- Born: 17 September 1920 Newcastle, New South Wales
- Died: 15 February 1992 (aged 71) Sydney, New South Wales
- Education: Newington College
- Occupation: Banking
- Spouse(s): Single; Never married

= Robert Storr (banker) =

Robert Walter Storr (17 September 1920 – 15 February 1992) was an Australian-born banker active in Southeast Asia and his country of birth. After his death he became notable as a philanthropist with bequests in medical science and music education.

==Birth and education==
Storr was born in Newcastle, New South Wales, and was aged eight his family moved to a rural property between Forbes and Grenfell. His early education was in the multi-class schoolroom at Ooma Creek Public School before attending Newington College as a boarder (1935–1936). He left school at 15 to return to the land.

==Banking career==
Realising that he was not suited to farm life, Storr joined the Commonwealth Bank in 1939. After war service he returned to the bank and worked in both Australia and Papua New Guinea. From 1958 until 1963, Storr lived in Kuala Lumpur and was the Assistant to the Governor of Bank Negara Malaysia. After his return to Australia he became the first Principal of the Commonwealth Bank Staff Training College (later known as Callaghan Staff College, but now disbanded).
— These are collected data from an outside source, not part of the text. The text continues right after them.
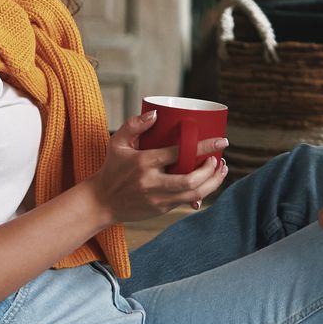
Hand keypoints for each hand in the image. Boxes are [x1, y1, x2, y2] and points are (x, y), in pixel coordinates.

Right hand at [83, 105, 226, 227]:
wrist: (101, 202)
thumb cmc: (112, 168)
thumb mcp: (117, 143)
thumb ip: (134, 125)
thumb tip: (157, 113)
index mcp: (144, 162)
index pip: (179, 153)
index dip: (204, 147)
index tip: (221, 141)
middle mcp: (152, 183)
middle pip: (191, 180)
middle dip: (211, 170)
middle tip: (219, 158)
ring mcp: (157, 199)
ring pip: (193, 195)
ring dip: (212, 183)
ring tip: (220, 170)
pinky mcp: (161, 210)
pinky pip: (186, 203)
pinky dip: (201, 193)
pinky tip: (208, 183)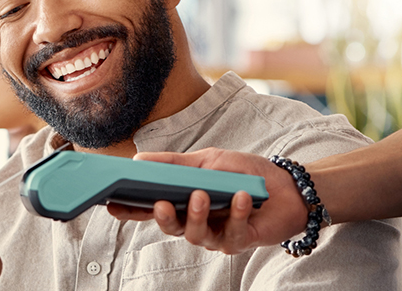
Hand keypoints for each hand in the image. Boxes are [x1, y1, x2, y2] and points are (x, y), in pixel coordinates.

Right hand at [106, 148, 307, 253]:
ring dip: (197, 215)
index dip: (129, 210)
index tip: (111, 204)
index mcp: (183, 202)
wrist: (289, 186)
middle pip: (169, 227)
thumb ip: (174, 163)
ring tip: (202, 195)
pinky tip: (239, 197)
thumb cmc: (247, 173)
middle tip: (160, 203)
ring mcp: (216, 235)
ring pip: (195, 235)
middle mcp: (195, 222)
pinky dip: (234, 213)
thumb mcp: (208, 160)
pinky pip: (231, 233)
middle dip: (162, 217)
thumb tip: (138, 159)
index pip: (150, 209)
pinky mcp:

In 1971, Storr moved to Jakarta and became Principal of the Training College for Indonesian Bankers before re-establishing the Jakarta Stock Exchange in 1977. In 1982 he moved to Singapore to start an office for the Commonwealth Bank and after his retirement he remained there and consulted to Westpac as a financial advisor.

==Honours==
For his work with the central bank of Malaysia he was made an Officer of the Order of the Defender of the Realm (K.M.N.) by the then King of Malaysia, Putra of Perlis.

==War service==
From May 1941 until November 1943, Storr served as a sergeant with the Australian Army in World War II.

==Golf==
During his time in Malaysia, Storr became the Captain of the Royal Selangor Golf Club. He was the first Captain of the Jagorawi Golf and Country Club in Indonesia.

==Bequests==
- The Robert W Storr Chair of Hepatic Medicine was established in 1993 under an A$5 million legacy to the University of Sydney. It funds Professor Jacob George to undertake research that focuses on non-alcoholic steatohepatitis and hepatic fibrosis. The bequest also funds research into the molecular and cellular basis for disease progression in chronic hepatitis C.
- Robert Walter Storr Music Bursary was established in 1993 under an A$1 million legacy to Newington College. The Bursary is awarded to a boy of exceptional musical ability who is a resident of Indonesia, Malaysia or Singapore and who is eligible to enter Years 9, 10 or 11 (14–17 years of age) whose financial means would not otherwise enable them to study in Australia. The Storr Bursary covers all normal tuition and boarding fees at Newington, as well as music fees, Higher School Certificate or International Baccalaureate Diploma charges, health cover and a return airfare from the country of normal residency.